Time is a Phoenix is a scent of the mythical and miraculous, but also of the intensely, personally, mundane. Fed on tears of sacred incense, resinous, volcanic, honeyed, and bittersweet, fanning its own ancient, acrid spice-scented flames, a fiery vision of scarlet and gold and eternal return, the scent left in wake of this being is incendiary, incandescent, immortal. A funeral pyre flipped through a pinhole in the darkened chamber of a camera obscura, the ashes of the afterimage captured in a winding sheet of amber: the wild, joyful zest of loving, the sour sighing sorrow of leaving, the impossible weeping, sweating, earthy-tethered, salty-sweetness of living– and through it all, climbing into our own, us-shaped mortal infernos, again and again, and again.

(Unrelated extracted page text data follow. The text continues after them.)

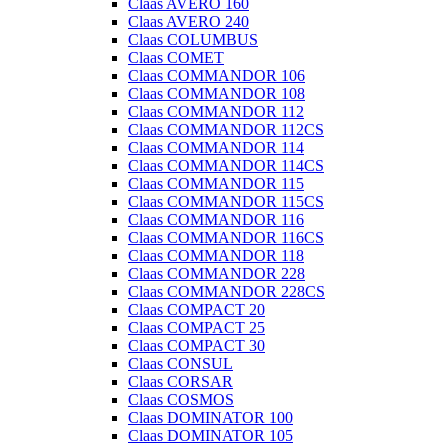
Claas AVERO 160
Claas AVERO 240
Claas COLUMBUS
Claas COMET
Claas COMMANDOR 106
Claas COMMANDOR 108
Claas COMMANDOR 112
Claas COMMANDOR 112CS
Claas COMMANDOR 114
Claas COMMANDOR 114CS
Claas COMMANDOR 115
Claas COMMANDOR 115CS
Claas COMMANDOR 116
Claas COMMANDOR 116CS
Claas COMMANDOR 118
Claas COMMANDOR 228
Claas COMMANDOR 228CS
Claas COMPACT 20
Claas COMPACT 25
Claas COMPACT 30
Claas CONSUL
Claas CORSAR
Claas COSMOS
Claas DOMINATOR 100
Claas DOMINATOR 105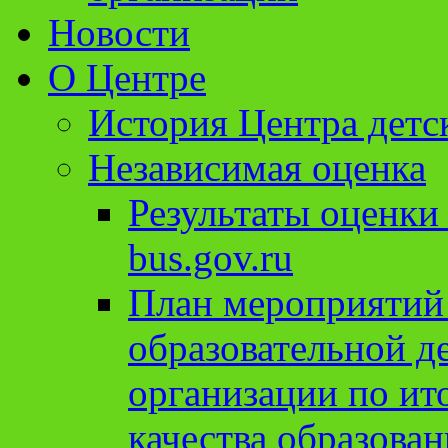
Новости
О Центре
История Центра детс
Независимая оценка
Результаты оценки
bus.gov.ru
План мероприятий
образовательной д
организации по ит
качества образован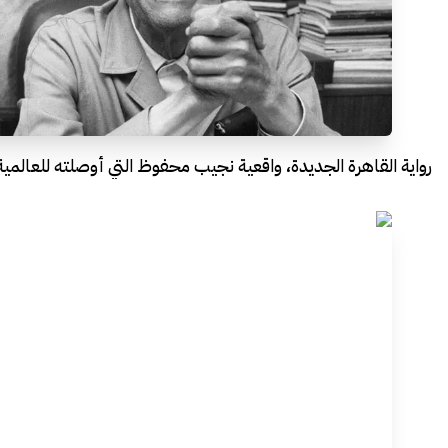
رواية القاهرة الجديدة، واقعية نجيب محفوظ التي أوصلته للعالمية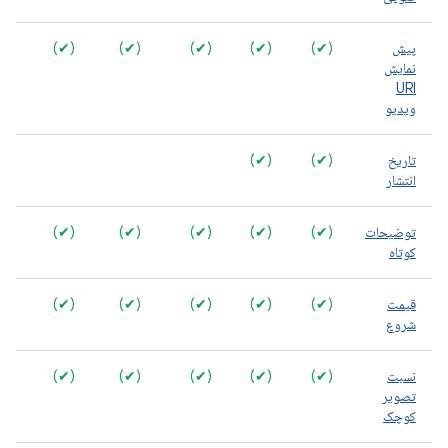
پیش
(✔)
(✔)
(✔)
(✔)
(✔)
نمایش
URI
ویدیو
تاریخ
(✔)
(✔)
انتشار
توضیحات
(✔)
(✔)
(✔)
(✔)
(✔)
کوتاه
قیمت
(✔)
(✔)
(✔)
(✔)
(✔)
شروع
نسبت
(✔)
(✔)
(✔)
(✔)
(✔)
تصویر
کوچک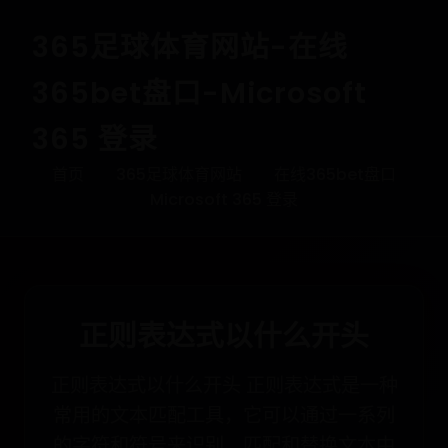
365足球体育网站-在线
365bet盘口-Microsoft
365 登录
首页
365足球体育网站
在线365bet盘口
Microsoft 365 登录
正则表达式以什么开头
正则表达式以什么开头 正则表达式是一种
常用的文本匹配工具，它可以通过一系列
的字符和符号来识别、匹配和替换文本中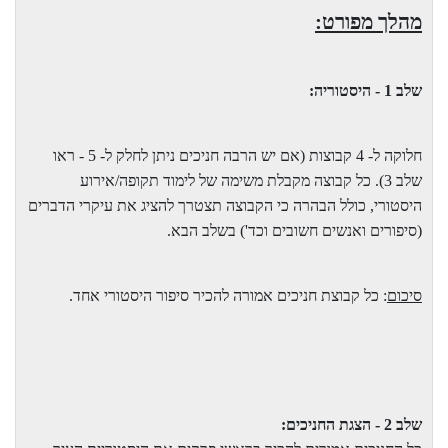
מהלך מפורט:
שלב 1 - היסטוריה:
חלוקה ל- 4 קבוצות (אם יש הרבה חניכים ניתן לחלק ל- 5 - ראו
שלב 3). כל קבוצה מקבלת משימה של לימוד תקופה/אירוע
היסטורי, כולל הבהרה כי הקבוצה תצטרך להציג את עיקרי הדברים
(סיפורים ואנשים חשובים וכד') בשלב הבא.
סיכום
: כל קבוצת חניכים אמורה להכיר סיפור היסטורי אחד.
שלב 2 - הצגת החניכים: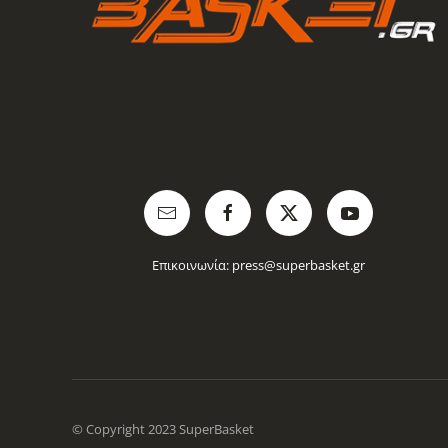
Επικοινωνία:
press@superbasket.gr
© Copyright 2023 SuperBasket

Oil and Flight and Vision from BPAL and exclusive to bloodmilk for Sphinx and Snakeskin is rooty and resinous, dark and droll, and brings to mind Ralph Waldo Emerson’s poem “Hamatreya,” in which the poet reveals the earth song of dark-humored flowers, laughing to see the men who steer the plows unable to steer clear of the grave. How every one of them who lay claim to the land, who wished to control it, are now asleep beneath the very dirt they thought they owned. I like to imagine subversive, psychoactive roots and blossoms–hallucinogenic henbane, tarry opium, bittersweet mugwort–growing from the bones of those dead and being used in enigmatic preparations like fabled witches’ flying ointments. And whether or not those witchly botanical balms induced actual levitation and soaring under a full moon through the midnight air or was key to a ritual for one to travel the astral planes in spirit, I delight in the imagery of witches being borne aloft on the musky-throated gallows humor of grim growing things sprung forth from and thriving in grave dirt.  Oil and Flight and Vision perfectly encapsulates the poetry of that sentiment.

Urban Beekeeper from DSH Perfumes, and it’s the most beautiful honey-inspired scent I have ever tried. They can often be so syrupy and cloying, and at their worst, they somehow smell like a urinal (am I the only one to think honey perfumes lean toward old pee sometimes??) This one is lightly floral, with a subtle citrus zing, and is quietly effervescent. The honey is still at the forefront, but it’s more of a wispy veil than a golden glop of it. This is definitely going on the full bottle list! There is actually a list. Every time I say something is “full bottle worthy” this year, I’m adding it to the list, and at the end of 2023 I am treating myself to a bottle or two. (Unlike the last two years, wherein my collection somehow doubled.)

In other perfume news, I am marinating in a scent I loved in high school, Chloé Narcisse. It smells of the things that built me: Heidi and The Secret GardenDracula, and Rebecca. A parlor of florals bitterly spiced with the temptations of darkness and shadowed with a strange sadness, but still, always peeking toward a life that is sunny and sweet.

Dollhouse from Astrid Perfumes. I tried this brand in what feels like a past life, back when they were called blooddrop and if I recall correctly, I think the maker also sold bespoke corsetry. But that was a long time ago, and I don’t remember any of their scents. Dollhouse, with notes of raspberry, vanilla, grapefruit, calendula, and bergamot is a hypersaturated hallucinatory Lisa Frank folder funhouse fruit salad of a scent. I think this is a fragrance that would be so much fun for jellyshoe flipflop string-shouldered neon sundress summertimes and though I don’t know if I would associate this with dollhouses, I try not to critique or judge inspiration. Like the Boulet Brothers say on every episode of Dragula, “We’re not here to judge your drag. Drag is art and art is subjective.” The artful inspiration that goes into the creation of a fragrance is intensely personal, and if this is what a perfumer imagines a dollhouse smells like, who am I to argue with that? For myself, I think it smells like technicolor dolphins tie-dye unicorns, and kaleidoscopic rainbow daydreams.